The hardware side comes from Qualcomm. At Snapdragon Summit 2025, Google and Qualcomm announced a partnership to “build a new platform that converges mobile and desktop computing, leveraging recent advancements in AI.” Aluminium will run on Qualcomm’s Snapdragon X Elite processors—the same chips powering Windows Copilot+ PCs. Qualcomm’s CEO called the experience “incredible,” though we’ll see if that enthusiasm holds when devices ship.
The Skepticism Problem
Android on desktop isn’t new, and previous attempts haven’t inspired confidence. Samsung’s DeX mode launched in 2017, offering a desktop experience when Galaxy phones connected to monitors. It’s niche at best. Google itself has experimented with desktop UI elements since Android Nougat in 2016, with limited success.
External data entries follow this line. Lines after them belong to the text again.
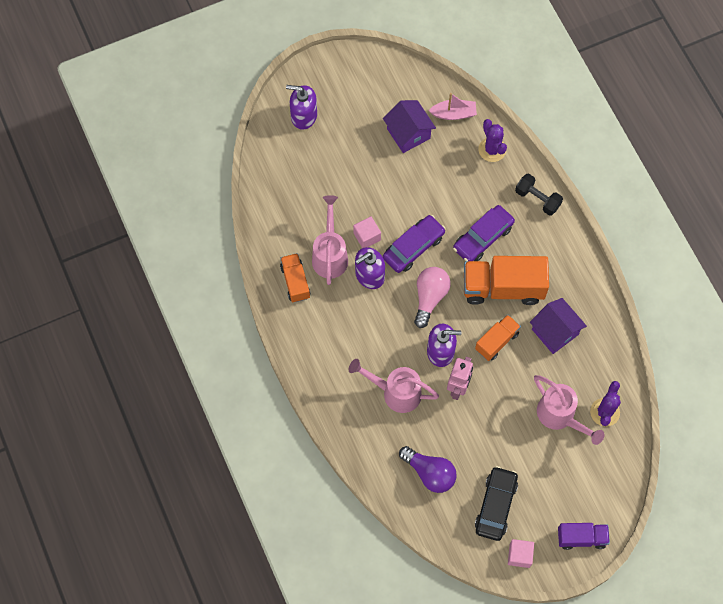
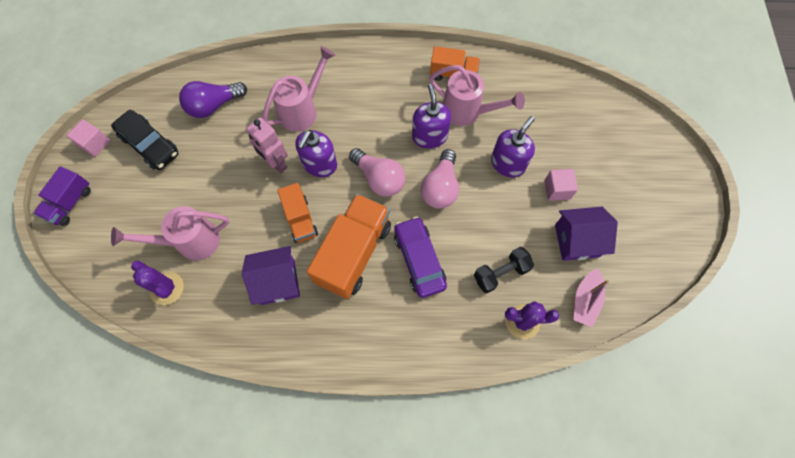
camera: 115 degrees right, 0 degrees up
(304, 116) = (634, 149): purple soap dispenser -> purple soap dispenser (508, 163)
(367, 236) = (472, 151): pink cube -> pink cube (557, 189)
(413, 247) = (440, 188): purple car -> pink light bulb
(537, 199) = (438, 342): black dumbbell -> black dumbbell (501, 273)

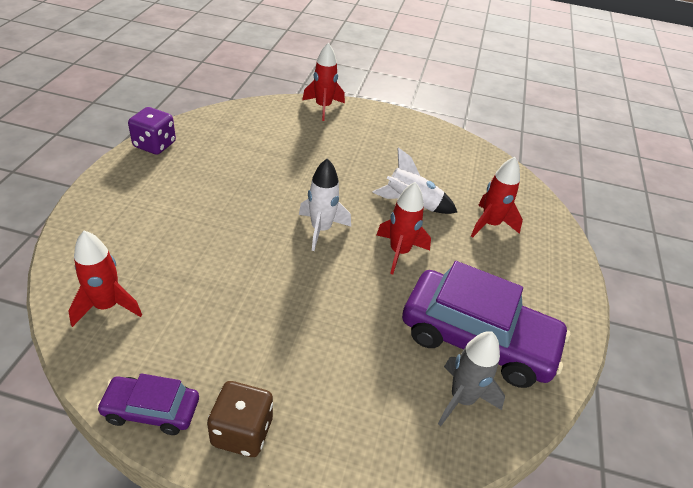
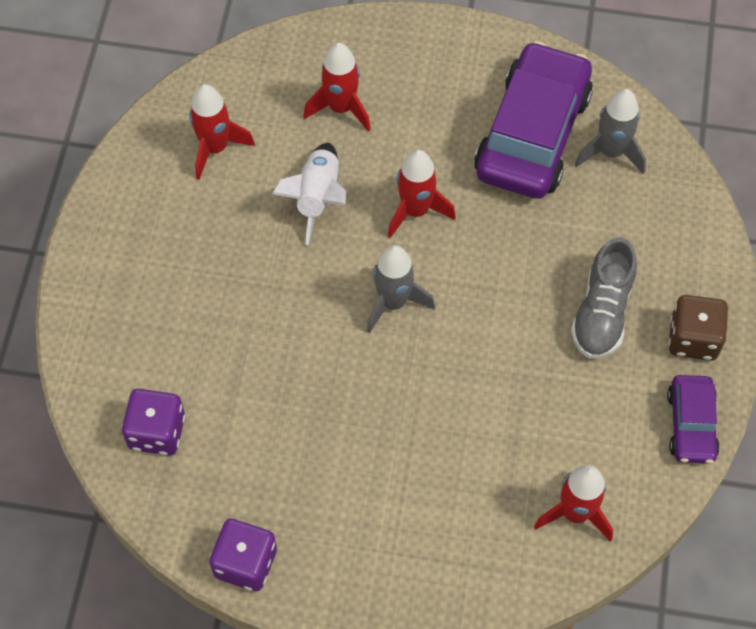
camera: 90 degrees left, 20 degrees up
(252, 123) = (157, 432): none -> purple dice
(287, 359) = (602, 312): none -> grey shoe
(321, 229) = (393, 302): white rocket -> grey rocket
(323, 107) = (87, 332): red rocket -> red rocket (215, 148)

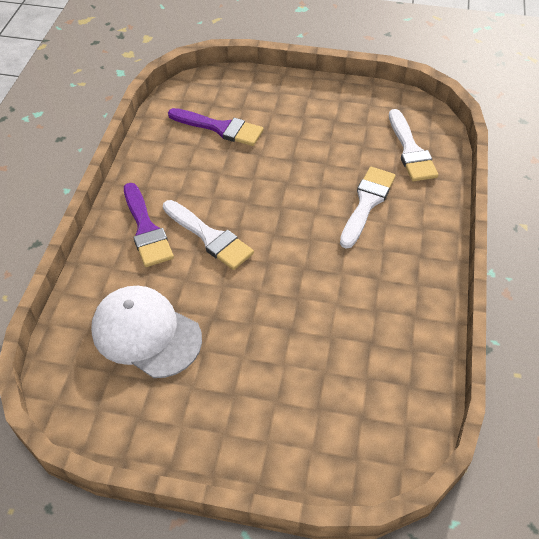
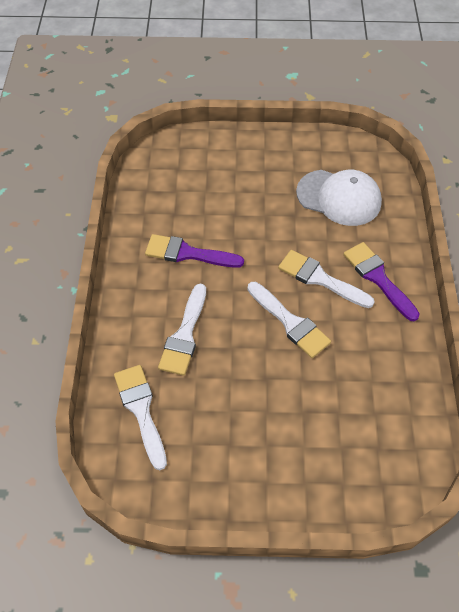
camera: 170 degrees right, 5 degrees up
(220, 128) = (355, 410): purple brush -> purple brush (188, 253)
(256, 200) = (290, 322): none -> white brush

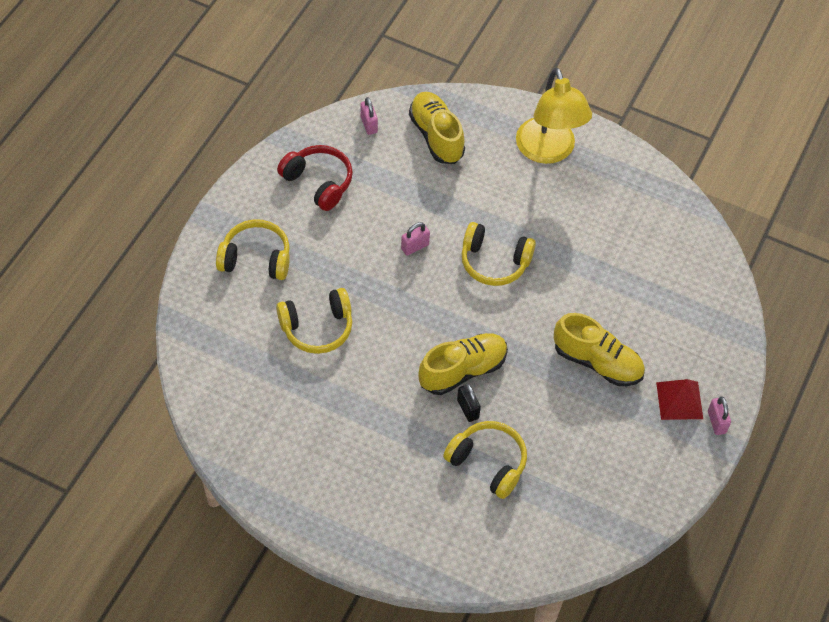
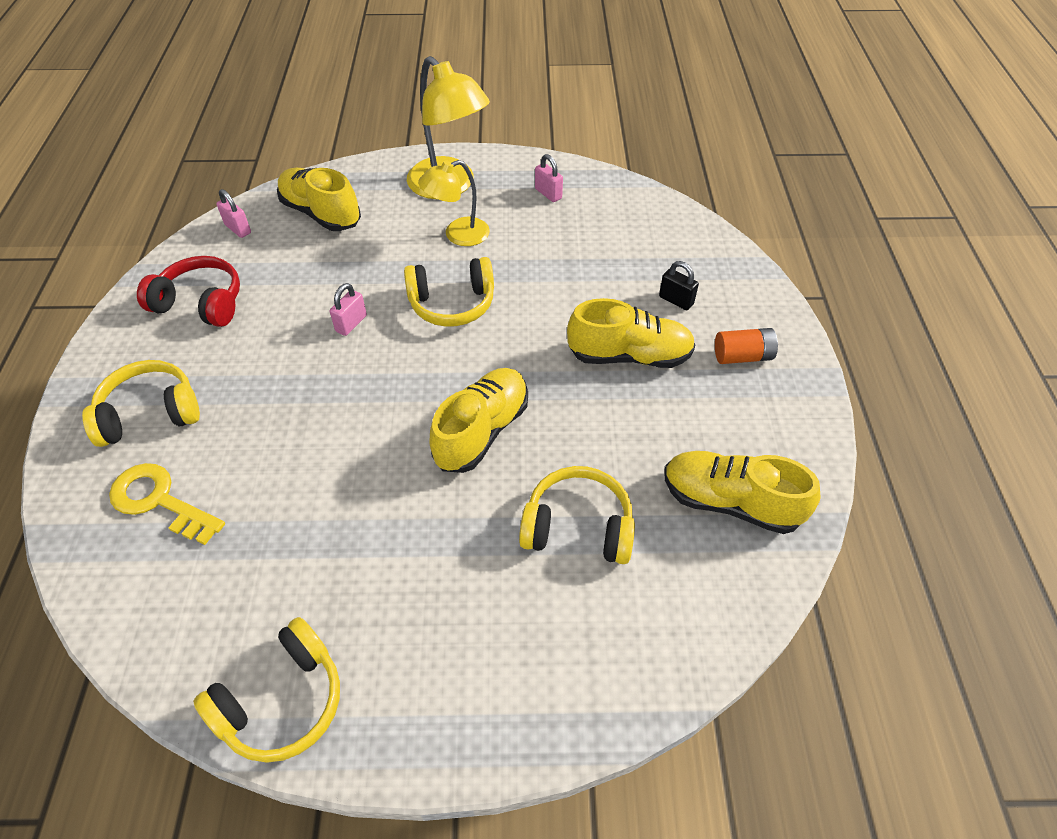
camera: 25 degrees left, 5 degrees down
(242, 324) = (160, 501): none -> yellow key
(317, 328) = (268, 461): yellow headphones -> yellow headphones (282, 701)
(468, 409) = (514, 473): black padlock -> black padlock (676, 300)
(530, 202) = (458, 235): none -> yellow lamp
(596, 495) = (730, 502): none -> yellow shoe
(679, 400) = (742, 356): red pyramid -> orange battery
(716, 422) = (796, 361): pink padlock -> pink padlock (548, 194)

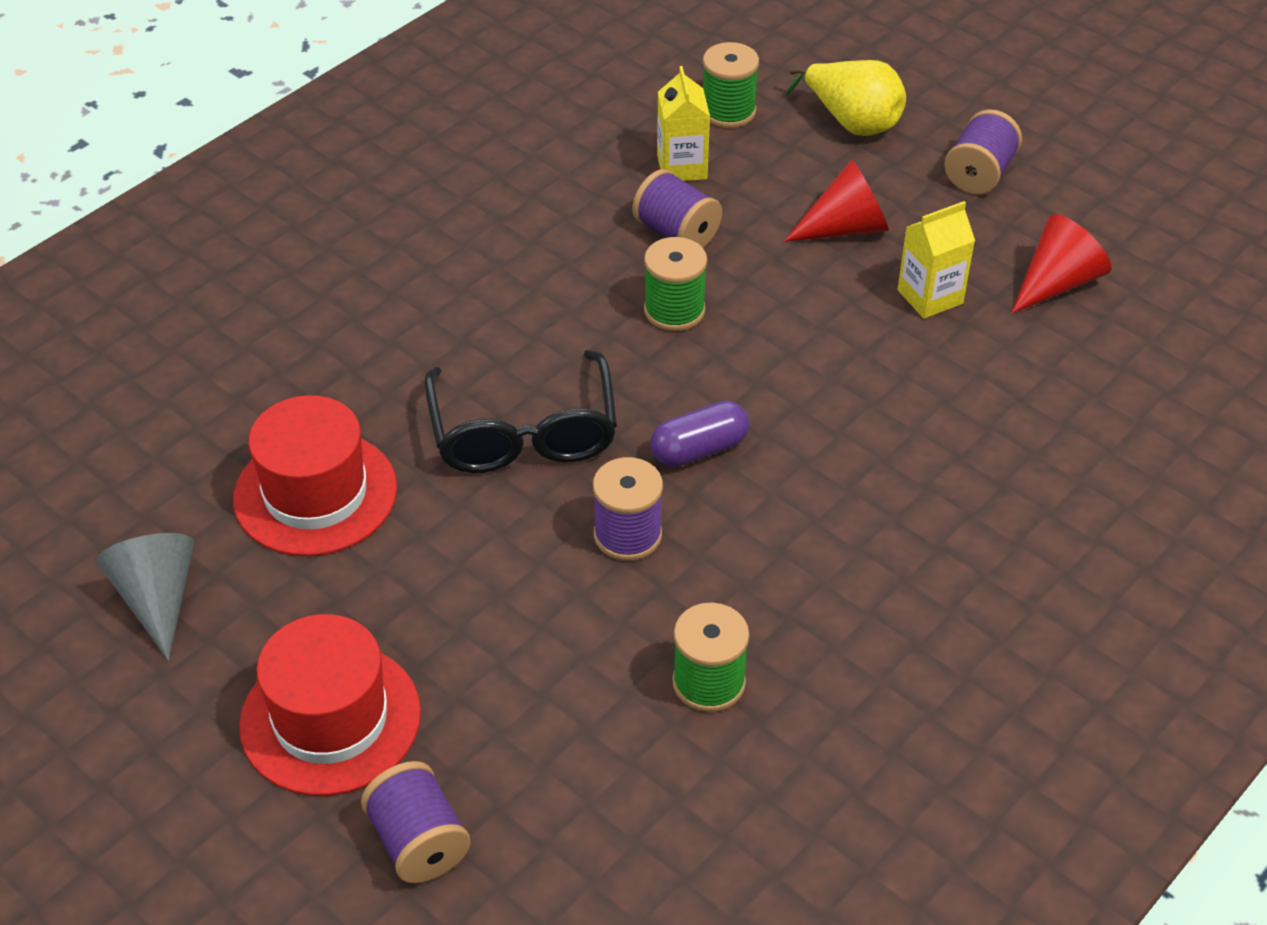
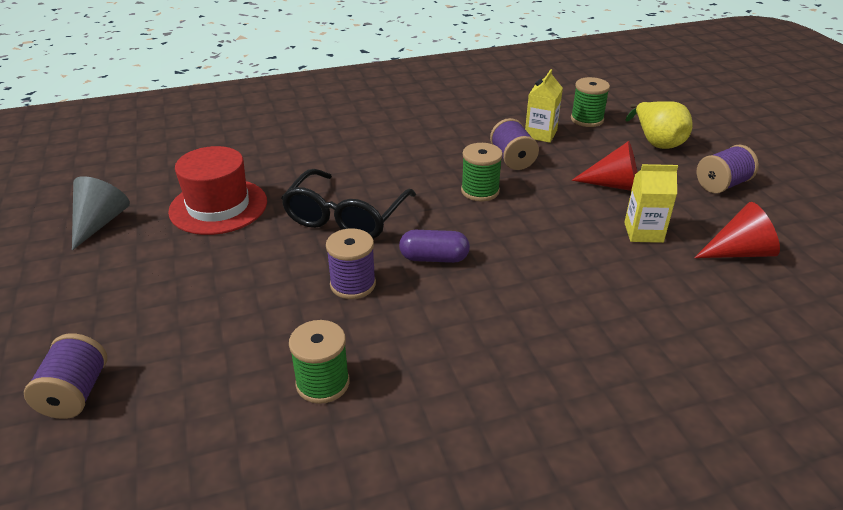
camera: 30 degrees right, 10 degrees down
(330, 719) = (108, 309): red hat -> none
Android’s desktop offering has been “extremely lacking” until the recent Android 16 Desktop Mode—which Aluminium is built on.
Hacker News discussions about Aluminium have been lukewarm (14 comments, 18 points). The community’s seen this movie before: Google announces a bold platform shift, generates hype, then execution falters. Remember Google Plus? Wave? Allo? ChromeOS itself was mocked when it launched—”just a browser” critics said—but Google eventually proved them wrong by dominating education. Can it do that twice?
Aluminium’s 2026 launch gives Google time to refine desktop windowing, but the education market won’t wait forever. If migration tools are clunky, app compatibility is spotty, or teachers face retraining headaches, schools will consider alternatives. Microsoft would love to reclaim the classroom, and Apple’s not out of the game. Google’s betting its desktop future on Android. The stakes couldn’t be higher.